What this exercise asks:
- 1) Reproduce the Breeders' Cup article word for word, everything from "Her name was" down to "the one-turn mile.".
- 2) Continue the article about Fran's Valentine, picking up right after its last sentence.

By Jay Hovdey, Thoroughbredracing.com
In the third instalment of an acclaimed new series recalling his personal favorites, Jay Hovdey recalls the hugely popular Cal-bred filly who didn’t let an infamous Breeders’ Cup DQ derail a glittering career — Fran’s Valentine: ‘She continued to try so darn hard’ | Topics: Fran’s Valentine, Jay Hovdey’s Favorite Racehorses, Breeders’ Cup | Thoroughbred Racing Commentary
You had to be there. Saturday, Nov. 10, 1984. Hollywood Park, located in the fair city of Inglewood, Calif., just down Century Boulevard from Los Angeles International Airport. Elizabeth Taylor was there. So was Cary Grant, along with Angel Cordero, Laffit Pincay, Bill Shoemaker, and a robust cohort of walking, talking legends of the Thoroughbred game.
The inaugural presentation of the Breeders’ Cup was more than a watershed moment in the history of the sport. It was also a day of outrageously vigorous competition played out in seven heated innings, packed into a nationally televised NBC program.
Those seven races went by in a hurry, beginning with a Breeders’ Cup Juvenile that came down to a three-horse cluster comprised of Chief’s Crown, Tank’s Prospect, and Spend A Buck. All they did in the following year was win the Travers, the Preakness and the Kentucky Derby.
By the end of a dizzy day that included Princess Rooney’s seven-length romp in the Distaff, Royal Heroine’s course record in the Mile, and the narrow victory of longshot Wild Again in a rough-and-tumble Breeders’ Cup Classic, there was hardly room left in the memory banks for the astounding result of the Juvenile Fillies, in which for the first time in the history of the sport a horse had been disqualified from victory in a million-dollar race.
Her name was Fran’s Valentine.
Boasting a measly little stakes win at the LA County Fair for trainer Joe Manzi, Fran’s Valentine wove her way from the middle of the 14-filly field, threw a shoulder to an opponent at the top of the stretch for racing room, then powered home to finish first by half a length over Harbor View Farm’s Outstandingly at the end of the one-turn mile.
Those of us who were supposed to be possessed of local knowledge stood gape-mouthed at the winner’s odds of nearly 75-1, then found our eyes blinking in time with the numbers on the board when the three track stewards immediately launched an inquiry into the play.
It was a fairly easy call. Pirate’s Glow, the offended party, was firmly bumped and turned askew by Fran’s Valentine, stumbling badly enough that her veteran jockey, Fernando Toro, essentially eased his filly in fear she might have injured something.

Record excerpts:
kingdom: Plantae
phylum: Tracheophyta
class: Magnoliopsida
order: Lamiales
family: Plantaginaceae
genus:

Outputs:
- 1)
Her name was Fran’s Valentine.
Boasting a measly little stakes win at the LA County Fair for trainer Joe Manzi, Fran’s Valentine wove her way from the middle of the 14-filly field, threw a shoulder to an opponent at the top of the stretch for racing room, then powered home to finish first by half a length over Harbor View Farm’s Outstandingly at the end of the one-turn mile.

- 2)
Patrick Valenzuela, 22 at the time, insisted he had to force his way out from behind horses, otherwise he would have clipped heels. His other alternative was to tap the brakes on Fran’s Valentine – which, over the course of a tempestuous career, is something Valenzuela rarely considered.
‘Let’s cut to a commercial’
So Fran’s Valentine was disqualified and placed behind Pirate’s Glow, while Outstandingly, a ripe 22-1 shot, was elevated to the victory. The NBC commentators, among them racecaller Dave Johnson and the distinguished anchor Dick Enberg, were a bit flabbergasted at the outcome but pressed on, and then went to commercial.
The commercial was for Earl Scheib Auto Painting, featuring owner Earl Scheib himself, touting his bargain-basement paint jobs at $99.95 – “No ups! No extras!” – with a happy growl and a salesman’s beguiling smile. The same Earl Scheib who bred and owned Fran’s Valentine.
“I had people ask me how I could look so cheery in the commercial after what happened,” Scheib would say later. “I guess they didn’t know that commercials were pre-taped.”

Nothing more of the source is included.